+++ Text section +++

Much to write!
Many gems here!
@Flow83, I ponder that myself too. Seems to me sex and money are the only two external wants or desires. Only other people can give you them. Doing internal stuff like learning for its own sake or meditation seems kinda pointless if you are going to die anyway. If there is an immortal soul you'll have time enough for that later. For now you are in this world and might as well play it's games as best you can or want.
That’s interesting ahk. Doing internal stuff for me isn’t pointless at all, because its taking me toward the truth and solidifying it at the same time.
Just today in a quiet sit down with myself I came across a realization that I have a HUGE ego. The irony for me is that I believed I had a small and humble ego! :lol
Sex only seems like a big deal to me when one doesn't have access to it… and/or have projected a ton of other things onto it besides being a fun physical act that men and women are literally built to like and do with each other
Completely agree flow on multiple levels if there is such a thing. I’m beginning to realize sex is a big deal for me, because I derive so much from it, other than the physical pleasure.
…and of course you can literally buy it. If buying it is a problem or doesn't count then it means the desire is not just for sex but all the other meanings given it.

+++ Data section +++

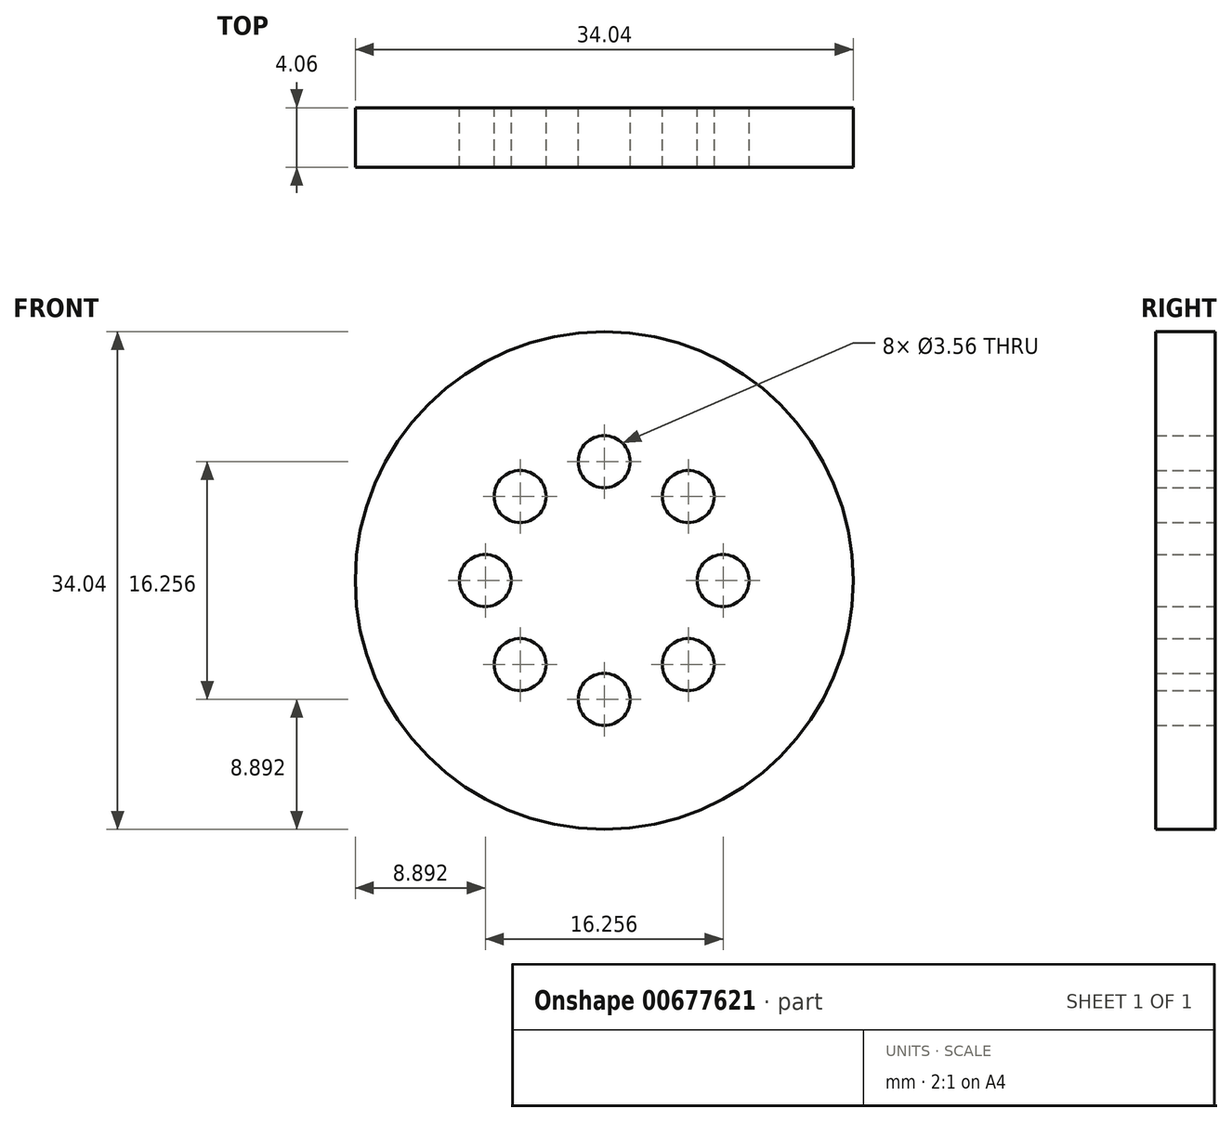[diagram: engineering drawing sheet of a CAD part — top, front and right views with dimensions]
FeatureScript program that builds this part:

+++

Set of tasks:
[1] In the forum discussion, what realization does one poster say came during a quiet sit-down?
[2] From the forum discussion, write out the part that opens with the words containing "Many gems here!" and closes with "can or want.".

Results by task:
[1] That the poster has a huge ego, despite having believed it was small and humble.

[2]
Many gems here!
@Flow83, I ponder that myself too. Seems to me sex and money are the only two external wants or desires. Only other people can give you them. Doing internal stuff like learning for its own sake or meditation seems kinda pointless if you are going to die anyway. If there is an immortal soul you'll have time enough for that later. For now you are in this world and might as well play it's games as best you can or want.